Alexander-Markov correspondence for doodles on closed surfaces

TL;DR

This paper introduces twisted virtual doodles on closed surfaces, extending classical and virtual doodle theories through a braid-theoretic framework, and analyzes their algebraic properties.

Contribution

It develops a new class of twisted virtual doodles, defines associated twisted virtual twin groups, and establishes Alexander- and Markov-type theorems for these objects.

Findings

Unified classical and virtual doodle theories.

Presented presentations and properties of twisted virtual twin groups.

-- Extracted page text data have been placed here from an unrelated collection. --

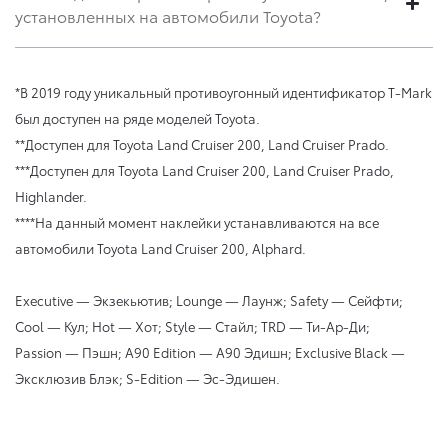
установленных на автомобили Toyota?
*В 2019 году уникальный противоугонный идентификатор T-Mark
был доступен на ряде моделей Toyota.
**Доступен для Toyota Land Cruiser 200, Land Cruiser Prado.
***Доступен для Toyota Land Cruiser 200, Land Cruiser Prado,
Highlander.
****На данный момент наклейки устанавливаются на все
автомобили Toyota Land Cruiser 200, Alphard.
Executive — Экзекьютив; Lounge — Лаунж; Safety — Сейфти;
Cool — Кул; Hot — Хот; Style — Стайл; TRD — Ти-Ар-Ди;
Passion — Пэшн; A90 Edition — A90 Эдишн; Exclusive Black —
Эксклюзив Блэк; S-Edition — Эс-Эдишен.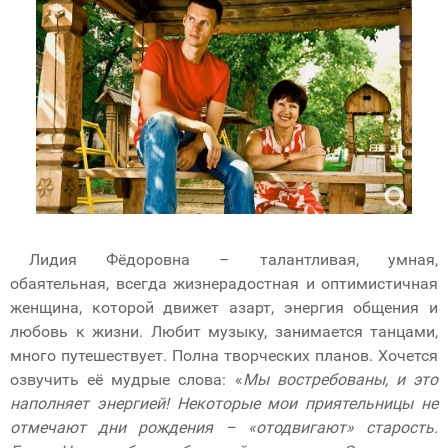
Лидия Фёдоровна – талантливая, умная,
обаятельная, всегда жизнерадостная и оптимистичная
женщина, которой движет азарт, энергия общения и
любовь к жизни. Любит музыку, занимается танцами,
много путешествует. Полна творческих планов. Хочется
озвучить её мудрые слова: «
Мы востребованы, и это
наполняет энергией! Некоторые мои приятельницы не
отмечают дни рождения – «отодвигают» старость.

Proved that these groups have trivial center, are residually finite, and Hopfian.

Abstract

In this paper, we introduce twisted virtual doodles, defined as stable equivalence classes of immersed circles on closed surfaces that may be non-orientable. These objects admit planar representative diagrams, considered up to a suitable set of Reidemeister-type moves. To develop the associated braid-theoretic framework, we define twisted virtual twin groups as natural extensions of virtual twin groups, and establish Alexander- and Markov-type theorems in this set-up. This shows that twisted virtual doodles unify and extend both classical and virtual doodle theories. We further investigate the structure of the pure twisted virtual twin group, providing a presentation and deriving several structural and combinatorial properties. In particular, we obtain two interesting decompositions of the twisted virtual twin group and its pure subgroup, from which it follows that both groups have trivial center and are residually finite as well as Hopfian.